WHAT THE TASK REQUIRES: All lines from the one containing "#0ff6ea; stroke: #121229;" down to the one containing "#121229; stroke: #9f9fbe;", both ends included, are to be given again exactly; omit the rest of the listing below.

Start of Block

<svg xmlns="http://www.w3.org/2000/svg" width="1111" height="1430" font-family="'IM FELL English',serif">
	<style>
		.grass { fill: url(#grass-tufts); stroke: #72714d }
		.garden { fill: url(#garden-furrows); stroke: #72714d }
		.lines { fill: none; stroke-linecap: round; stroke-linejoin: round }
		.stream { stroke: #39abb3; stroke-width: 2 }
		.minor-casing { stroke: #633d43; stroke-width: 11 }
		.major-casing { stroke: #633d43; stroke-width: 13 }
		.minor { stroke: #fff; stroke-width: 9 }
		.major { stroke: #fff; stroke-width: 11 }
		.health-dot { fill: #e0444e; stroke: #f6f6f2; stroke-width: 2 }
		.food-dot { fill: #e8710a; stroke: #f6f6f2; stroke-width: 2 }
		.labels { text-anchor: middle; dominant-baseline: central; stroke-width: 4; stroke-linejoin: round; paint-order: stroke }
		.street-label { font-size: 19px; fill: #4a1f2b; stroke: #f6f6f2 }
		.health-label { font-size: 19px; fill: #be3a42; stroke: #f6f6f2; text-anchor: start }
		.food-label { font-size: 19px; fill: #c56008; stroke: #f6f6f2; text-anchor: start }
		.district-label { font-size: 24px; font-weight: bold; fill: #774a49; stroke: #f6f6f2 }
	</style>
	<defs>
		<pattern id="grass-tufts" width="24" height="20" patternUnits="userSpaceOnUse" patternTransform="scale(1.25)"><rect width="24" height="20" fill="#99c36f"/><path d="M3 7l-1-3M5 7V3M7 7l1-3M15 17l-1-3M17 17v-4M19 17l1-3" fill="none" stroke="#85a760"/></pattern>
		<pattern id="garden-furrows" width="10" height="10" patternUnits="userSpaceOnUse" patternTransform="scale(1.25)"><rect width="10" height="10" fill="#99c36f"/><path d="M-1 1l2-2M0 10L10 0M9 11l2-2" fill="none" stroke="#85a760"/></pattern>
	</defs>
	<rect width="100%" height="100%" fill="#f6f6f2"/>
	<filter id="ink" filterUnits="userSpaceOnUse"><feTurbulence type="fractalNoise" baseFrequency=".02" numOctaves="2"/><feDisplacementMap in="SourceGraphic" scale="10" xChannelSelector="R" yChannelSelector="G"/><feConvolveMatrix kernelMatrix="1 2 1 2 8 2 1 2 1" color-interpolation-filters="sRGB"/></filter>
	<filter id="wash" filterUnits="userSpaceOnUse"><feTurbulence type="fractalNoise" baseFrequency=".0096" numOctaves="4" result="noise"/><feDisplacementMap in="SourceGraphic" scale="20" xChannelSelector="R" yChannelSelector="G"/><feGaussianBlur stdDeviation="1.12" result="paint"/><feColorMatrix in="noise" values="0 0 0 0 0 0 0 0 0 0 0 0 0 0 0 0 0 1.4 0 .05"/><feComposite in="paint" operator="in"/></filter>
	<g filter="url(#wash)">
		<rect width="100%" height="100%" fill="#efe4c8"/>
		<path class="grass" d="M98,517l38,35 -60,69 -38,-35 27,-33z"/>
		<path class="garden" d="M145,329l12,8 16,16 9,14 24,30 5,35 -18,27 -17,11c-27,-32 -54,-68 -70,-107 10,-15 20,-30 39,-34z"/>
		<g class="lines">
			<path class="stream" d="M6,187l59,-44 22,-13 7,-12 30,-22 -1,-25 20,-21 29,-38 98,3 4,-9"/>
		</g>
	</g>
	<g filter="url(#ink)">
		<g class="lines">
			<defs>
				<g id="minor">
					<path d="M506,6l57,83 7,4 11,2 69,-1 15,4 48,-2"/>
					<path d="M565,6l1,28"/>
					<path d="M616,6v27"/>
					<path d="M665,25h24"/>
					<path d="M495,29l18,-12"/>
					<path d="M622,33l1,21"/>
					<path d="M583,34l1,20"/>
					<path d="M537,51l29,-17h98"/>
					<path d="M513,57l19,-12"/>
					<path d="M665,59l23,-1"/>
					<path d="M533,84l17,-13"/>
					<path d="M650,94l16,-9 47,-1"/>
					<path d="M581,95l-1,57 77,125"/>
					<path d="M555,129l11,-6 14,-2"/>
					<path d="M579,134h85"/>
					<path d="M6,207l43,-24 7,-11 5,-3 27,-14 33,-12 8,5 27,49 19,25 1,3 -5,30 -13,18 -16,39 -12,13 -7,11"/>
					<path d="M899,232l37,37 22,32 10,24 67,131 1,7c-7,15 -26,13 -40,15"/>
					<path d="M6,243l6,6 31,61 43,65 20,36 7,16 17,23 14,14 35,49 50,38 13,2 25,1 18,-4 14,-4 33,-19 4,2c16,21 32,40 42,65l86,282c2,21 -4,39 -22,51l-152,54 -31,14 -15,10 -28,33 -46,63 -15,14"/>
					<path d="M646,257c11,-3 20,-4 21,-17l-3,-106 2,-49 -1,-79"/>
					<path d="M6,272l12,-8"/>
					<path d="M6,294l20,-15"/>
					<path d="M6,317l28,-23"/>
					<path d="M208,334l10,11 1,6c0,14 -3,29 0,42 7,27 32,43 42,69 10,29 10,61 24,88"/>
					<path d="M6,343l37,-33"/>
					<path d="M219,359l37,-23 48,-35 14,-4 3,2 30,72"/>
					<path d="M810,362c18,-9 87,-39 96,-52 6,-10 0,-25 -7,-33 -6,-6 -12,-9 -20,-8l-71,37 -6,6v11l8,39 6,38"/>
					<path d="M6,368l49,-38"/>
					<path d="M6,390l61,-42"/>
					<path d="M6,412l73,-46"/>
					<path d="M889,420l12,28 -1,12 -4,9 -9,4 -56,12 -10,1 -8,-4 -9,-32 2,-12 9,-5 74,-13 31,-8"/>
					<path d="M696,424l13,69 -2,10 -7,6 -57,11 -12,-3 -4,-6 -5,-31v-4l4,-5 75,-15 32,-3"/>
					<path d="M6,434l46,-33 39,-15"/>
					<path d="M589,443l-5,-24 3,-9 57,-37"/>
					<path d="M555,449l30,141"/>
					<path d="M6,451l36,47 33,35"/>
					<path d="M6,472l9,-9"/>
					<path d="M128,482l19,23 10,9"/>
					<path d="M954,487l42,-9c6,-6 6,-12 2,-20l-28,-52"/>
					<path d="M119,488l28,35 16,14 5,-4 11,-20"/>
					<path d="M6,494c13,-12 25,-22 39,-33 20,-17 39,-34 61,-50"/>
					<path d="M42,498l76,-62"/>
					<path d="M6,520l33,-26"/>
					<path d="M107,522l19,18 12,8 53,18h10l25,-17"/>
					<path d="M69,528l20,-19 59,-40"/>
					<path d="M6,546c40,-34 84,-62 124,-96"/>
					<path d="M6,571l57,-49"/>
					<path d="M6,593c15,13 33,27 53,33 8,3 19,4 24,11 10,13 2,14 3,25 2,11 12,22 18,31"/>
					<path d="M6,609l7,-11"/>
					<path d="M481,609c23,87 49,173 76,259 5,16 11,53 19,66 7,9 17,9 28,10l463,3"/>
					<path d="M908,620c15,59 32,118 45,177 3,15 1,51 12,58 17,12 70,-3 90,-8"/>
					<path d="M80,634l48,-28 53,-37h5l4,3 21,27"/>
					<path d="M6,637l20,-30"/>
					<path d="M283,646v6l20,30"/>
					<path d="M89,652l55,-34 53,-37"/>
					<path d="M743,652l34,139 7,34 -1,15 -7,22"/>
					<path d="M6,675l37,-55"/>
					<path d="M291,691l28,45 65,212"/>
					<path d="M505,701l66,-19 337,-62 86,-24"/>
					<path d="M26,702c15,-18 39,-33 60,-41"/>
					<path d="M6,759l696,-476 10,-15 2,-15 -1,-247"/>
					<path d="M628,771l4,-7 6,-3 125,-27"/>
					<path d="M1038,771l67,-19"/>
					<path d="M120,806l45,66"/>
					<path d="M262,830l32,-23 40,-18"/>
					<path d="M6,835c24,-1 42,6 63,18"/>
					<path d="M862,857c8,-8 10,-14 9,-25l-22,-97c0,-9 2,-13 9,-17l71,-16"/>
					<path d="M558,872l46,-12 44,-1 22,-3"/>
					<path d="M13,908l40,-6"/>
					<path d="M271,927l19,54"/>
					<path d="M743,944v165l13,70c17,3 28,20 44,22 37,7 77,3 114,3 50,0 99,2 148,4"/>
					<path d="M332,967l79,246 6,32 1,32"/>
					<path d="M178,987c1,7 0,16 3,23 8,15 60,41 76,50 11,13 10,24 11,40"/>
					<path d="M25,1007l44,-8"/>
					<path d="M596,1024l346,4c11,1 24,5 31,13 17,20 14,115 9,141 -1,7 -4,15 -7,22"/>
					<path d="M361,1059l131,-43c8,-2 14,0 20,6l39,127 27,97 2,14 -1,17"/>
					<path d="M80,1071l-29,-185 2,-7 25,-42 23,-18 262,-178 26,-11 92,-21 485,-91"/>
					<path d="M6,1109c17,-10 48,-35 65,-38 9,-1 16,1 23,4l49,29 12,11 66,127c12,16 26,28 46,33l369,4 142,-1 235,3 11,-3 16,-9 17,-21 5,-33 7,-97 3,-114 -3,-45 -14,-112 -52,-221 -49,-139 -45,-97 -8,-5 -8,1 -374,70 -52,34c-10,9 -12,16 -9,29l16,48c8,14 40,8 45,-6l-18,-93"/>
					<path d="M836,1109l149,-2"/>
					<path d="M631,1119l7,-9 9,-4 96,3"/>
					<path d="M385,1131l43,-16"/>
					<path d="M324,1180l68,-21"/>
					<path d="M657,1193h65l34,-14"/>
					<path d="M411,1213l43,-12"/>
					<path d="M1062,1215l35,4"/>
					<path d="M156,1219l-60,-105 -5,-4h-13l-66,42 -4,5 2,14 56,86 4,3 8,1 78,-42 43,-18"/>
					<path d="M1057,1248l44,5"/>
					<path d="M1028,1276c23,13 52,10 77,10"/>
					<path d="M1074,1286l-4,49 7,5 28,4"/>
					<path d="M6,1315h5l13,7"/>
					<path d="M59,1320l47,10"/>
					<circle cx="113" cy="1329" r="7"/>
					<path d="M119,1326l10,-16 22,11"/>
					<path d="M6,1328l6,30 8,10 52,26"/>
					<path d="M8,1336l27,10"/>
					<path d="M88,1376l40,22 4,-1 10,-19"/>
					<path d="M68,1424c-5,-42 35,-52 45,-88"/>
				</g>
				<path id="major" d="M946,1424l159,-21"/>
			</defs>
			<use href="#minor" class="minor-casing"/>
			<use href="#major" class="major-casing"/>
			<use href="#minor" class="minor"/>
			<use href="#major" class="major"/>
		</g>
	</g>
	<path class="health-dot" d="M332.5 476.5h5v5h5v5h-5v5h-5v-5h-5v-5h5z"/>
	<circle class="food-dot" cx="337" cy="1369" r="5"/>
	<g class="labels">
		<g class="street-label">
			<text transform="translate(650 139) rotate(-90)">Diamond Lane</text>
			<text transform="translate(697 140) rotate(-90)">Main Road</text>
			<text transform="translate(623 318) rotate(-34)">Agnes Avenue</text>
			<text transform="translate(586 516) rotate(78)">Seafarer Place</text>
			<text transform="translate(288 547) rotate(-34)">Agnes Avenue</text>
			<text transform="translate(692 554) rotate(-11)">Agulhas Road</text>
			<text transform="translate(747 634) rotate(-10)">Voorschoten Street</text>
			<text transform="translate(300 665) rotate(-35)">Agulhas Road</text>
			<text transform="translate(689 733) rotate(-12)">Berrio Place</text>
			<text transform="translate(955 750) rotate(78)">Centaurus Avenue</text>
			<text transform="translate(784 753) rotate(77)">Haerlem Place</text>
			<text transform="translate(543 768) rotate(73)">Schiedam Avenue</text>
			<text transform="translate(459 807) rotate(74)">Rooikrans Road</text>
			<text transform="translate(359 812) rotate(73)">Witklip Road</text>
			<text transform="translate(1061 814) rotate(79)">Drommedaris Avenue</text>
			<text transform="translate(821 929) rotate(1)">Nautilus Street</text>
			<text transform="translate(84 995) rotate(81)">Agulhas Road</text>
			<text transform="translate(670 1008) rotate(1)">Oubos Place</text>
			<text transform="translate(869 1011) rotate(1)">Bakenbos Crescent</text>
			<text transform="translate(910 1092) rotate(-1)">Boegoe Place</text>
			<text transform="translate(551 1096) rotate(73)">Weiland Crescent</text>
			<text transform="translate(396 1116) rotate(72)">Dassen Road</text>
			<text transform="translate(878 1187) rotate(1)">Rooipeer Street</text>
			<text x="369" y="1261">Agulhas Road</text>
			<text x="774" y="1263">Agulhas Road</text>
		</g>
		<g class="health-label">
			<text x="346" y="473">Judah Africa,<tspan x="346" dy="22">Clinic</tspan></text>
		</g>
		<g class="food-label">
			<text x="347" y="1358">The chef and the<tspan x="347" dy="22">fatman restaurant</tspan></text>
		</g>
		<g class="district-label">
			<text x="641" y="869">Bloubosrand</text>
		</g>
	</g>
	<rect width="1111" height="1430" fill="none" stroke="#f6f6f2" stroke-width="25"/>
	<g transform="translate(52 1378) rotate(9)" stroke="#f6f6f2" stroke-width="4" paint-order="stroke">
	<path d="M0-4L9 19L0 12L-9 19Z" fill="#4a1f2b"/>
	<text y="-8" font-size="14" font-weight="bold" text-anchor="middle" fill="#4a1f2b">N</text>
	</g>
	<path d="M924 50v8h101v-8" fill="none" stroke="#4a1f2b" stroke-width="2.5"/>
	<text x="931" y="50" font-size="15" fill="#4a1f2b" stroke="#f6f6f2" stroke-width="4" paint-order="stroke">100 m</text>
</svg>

End of Block
Start of Block

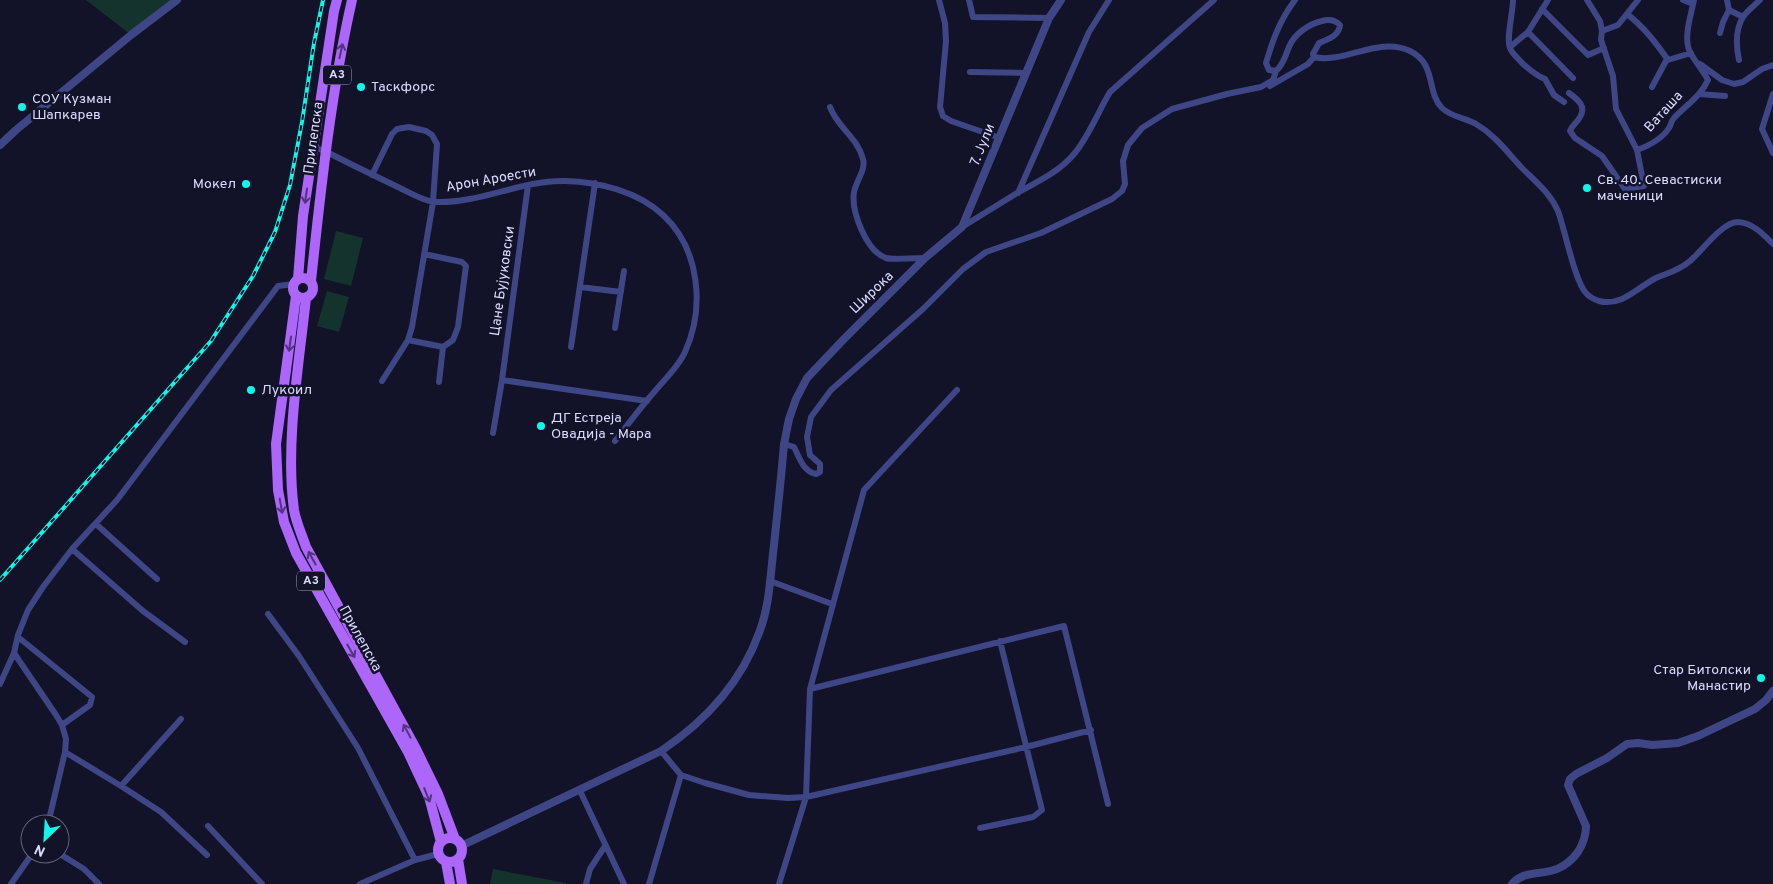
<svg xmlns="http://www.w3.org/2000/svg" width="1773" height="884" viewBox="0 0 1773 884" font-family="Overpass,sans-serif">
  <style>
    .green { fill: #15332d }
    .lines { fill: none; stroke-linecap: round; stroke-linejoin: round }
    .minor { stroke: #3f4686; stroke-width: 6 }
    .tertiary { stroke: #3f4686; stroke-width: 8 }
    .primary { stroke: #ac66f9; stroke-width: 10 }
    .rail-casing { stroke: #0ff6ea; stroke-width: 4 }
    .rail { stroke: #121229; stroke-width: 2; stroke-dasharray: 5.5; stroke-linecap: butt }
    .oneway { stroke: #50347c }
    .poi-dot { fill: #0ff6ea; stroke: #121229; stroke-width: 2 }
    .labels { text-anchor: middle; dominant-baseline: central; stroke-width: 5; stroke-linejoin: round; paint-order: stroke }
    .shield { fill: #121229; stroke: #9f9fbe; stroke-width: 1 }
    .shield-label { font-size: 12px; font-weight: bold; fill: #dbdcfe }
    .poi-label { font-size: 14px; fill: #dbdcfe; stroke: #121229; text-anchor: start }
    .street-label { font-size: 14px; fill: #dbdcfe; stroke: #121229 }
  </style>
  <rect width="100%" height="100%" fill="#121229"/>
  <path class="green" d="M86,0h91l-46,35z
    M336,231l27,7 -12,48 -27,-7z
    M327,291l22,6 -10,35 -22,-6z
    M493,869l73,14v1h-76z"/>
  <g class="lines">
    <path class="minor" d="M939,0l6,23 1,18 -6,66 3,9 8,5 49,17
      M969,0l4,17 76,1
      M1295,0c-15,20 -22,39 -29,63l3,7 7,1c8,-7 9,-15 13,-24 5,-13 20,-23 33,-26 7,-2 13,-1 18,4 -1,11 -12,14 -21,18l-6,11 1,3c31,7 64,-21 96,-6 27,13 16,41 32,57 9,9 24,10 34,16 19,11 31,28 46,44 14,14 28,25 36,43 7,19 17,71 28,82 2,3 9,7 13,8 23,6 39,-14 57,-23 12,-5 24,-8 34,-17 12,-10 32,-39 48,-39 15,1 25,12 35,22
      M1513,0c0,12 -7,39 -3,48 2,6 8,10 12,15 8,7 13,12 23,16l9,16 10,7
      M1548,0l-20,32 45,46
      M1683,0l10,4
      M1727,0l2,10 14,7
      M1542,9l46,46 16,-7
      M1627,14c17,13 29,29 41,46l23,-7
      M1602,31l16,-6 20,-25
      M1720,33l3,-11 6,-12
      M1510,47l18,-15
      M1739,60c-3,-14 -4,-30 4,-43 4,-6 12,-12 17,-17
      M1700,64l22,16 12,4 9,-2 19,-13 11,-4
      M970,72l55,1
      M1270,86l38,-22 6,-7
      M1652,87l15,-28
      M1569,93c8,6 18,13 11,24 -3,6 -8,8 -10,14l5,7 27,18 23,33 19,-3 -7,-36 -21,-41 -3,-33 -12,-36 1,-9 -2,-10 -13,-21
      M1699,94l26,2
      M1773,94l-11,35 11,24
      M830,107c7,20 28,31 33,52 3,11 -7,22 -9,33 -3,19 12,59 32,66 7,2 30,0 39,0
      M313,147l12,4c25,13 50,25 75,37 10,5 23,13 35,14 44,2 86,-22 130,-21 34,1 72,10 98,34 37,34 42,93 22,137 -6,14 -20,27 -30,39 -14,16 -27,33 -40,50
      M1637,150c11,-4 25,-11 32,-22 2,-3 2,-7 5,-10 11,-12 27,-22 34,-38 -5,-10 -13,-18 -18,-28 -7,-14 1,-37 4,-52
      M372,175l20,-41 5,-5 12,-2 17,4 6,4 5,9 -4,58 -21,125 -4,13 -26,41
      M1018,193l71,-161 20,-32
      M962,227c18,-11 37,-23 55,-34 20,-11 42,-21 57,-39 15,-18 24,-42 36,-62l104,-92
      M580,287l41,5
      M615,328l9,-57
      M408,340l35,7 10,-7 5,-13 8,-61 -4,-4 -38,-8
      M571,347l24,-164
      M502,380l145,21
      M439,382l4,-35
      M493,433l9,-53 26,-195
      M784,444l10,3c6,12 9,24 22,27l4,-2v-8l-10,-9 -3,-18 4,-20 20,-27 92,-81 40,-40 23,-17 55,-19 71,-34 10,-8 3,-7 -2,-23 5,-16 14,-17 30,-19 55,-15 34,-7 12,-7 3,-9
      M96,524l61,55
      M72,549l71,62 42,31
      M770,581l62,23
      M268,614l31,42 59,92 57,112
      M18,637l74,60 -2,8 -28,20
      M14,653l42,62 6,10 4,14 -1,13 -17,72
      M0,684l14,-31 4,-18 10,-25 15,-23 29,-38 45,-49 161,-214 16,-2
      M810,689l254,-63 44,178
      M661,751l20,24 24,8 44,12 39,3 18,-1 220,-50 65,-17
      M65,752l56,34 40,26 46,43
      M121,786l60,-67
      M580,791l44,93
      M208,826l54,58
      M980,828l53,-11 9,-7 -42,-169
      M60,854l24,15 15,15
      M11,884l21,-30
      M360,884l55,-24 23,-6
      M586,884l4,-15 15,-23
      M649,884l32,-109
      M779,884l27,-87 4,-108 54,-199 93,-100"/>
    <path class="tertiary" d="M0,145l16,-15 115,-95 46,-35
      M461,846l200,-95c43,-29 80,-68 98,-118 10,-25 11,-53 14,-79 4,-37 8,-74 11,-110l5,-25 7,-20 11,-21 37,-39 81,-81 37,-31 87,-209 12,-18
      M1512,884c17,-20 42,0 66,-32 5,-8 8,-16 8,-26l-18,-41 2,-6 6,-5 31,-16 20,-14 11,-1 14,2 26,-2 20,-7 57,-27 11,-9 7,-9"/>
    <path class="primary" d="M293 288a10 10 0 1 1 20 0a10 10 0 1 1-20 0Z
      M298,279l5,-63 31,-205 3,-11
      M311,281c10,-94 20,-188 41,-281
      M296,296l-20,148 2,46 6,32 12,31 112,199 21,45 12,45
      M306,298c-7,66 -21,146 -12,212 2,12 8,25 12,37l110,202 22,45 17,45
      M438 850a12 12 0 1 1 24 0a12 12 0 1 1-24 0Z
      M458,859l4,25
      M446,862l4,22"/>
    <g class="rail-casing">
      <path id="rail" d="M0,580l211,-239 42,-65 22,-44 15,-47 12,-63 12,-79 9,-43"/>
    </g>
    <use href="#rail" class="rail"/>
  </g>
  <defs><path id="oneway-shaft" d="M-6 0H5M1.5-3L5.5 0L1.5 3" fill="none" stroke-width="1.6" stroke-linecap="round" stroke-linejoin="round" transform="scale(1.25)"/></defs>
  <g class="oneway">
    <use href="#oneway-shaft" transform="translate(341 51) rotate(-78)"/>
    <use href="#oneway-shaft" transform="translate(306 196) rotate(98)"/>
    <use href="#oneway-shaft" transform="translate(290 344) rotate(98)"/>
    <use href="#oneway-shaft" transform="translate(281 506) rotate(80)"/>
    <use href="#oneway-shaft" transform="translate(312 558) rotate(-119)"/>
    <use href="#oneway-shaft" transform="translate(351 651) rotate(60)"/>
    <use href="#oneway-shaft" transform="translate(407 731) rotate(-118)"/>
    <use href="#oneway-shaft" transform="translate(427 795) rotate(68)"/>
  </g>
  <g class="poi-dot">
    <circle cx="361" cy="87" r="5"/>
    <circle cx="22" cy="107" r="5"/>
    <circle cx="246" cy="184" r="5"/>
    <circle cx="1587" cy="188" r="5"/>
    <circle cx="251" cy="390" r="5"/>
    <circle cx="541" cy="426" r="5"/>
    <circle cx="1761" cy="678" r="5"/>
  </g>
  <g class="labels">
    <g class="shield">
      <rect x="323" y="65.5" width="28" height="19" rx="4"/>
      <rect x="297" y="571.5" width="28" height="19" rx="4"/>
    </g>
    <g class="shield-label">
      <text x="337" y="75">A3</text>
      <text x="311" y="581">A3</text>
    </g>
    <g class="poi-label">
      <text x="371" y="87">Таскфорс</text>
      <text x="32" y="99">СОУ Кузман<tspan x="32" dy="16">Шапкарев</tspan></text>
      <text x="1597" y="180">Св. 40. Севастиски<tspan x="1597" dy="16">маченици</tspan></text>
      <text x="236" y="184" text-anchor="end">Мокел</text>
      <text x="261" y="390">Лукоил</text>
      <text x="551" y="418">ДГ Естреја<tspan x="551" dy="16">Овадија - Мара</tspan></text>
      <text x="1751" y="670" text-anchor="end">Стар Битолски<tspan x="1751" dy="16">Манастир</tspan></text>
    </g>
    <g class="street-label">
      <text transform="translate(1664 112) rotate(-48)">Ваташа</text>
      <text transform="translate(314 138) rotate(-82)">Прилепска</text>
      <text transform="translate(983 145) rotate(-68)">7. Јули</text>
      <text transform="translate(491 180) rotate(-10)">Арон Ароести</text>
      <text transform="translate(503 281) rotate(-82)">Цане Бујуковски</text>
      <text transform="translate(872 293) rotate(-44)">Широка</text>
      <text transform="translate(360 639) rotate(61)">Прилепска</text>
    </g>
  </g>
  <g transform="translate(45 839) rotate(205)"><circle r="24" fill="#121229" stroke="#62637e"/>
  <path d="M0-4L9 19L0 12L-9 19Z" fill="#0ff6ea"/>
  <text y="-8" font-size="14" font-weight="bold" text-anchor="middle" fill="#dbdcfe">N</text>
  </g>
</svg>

End of Block

OUTPUT:
    .poi-dot { fill: #0ff6ea; stroke: #121229; stroke-width: 2 }
    .labels { text-anchor: middle; dominant-baseline: central; stroke-width: 5; stroke-linejoin: round; paint-order: stroke }
    .shield { fill: #121229; stroke: #9f9fbe; stroke-width: 1 }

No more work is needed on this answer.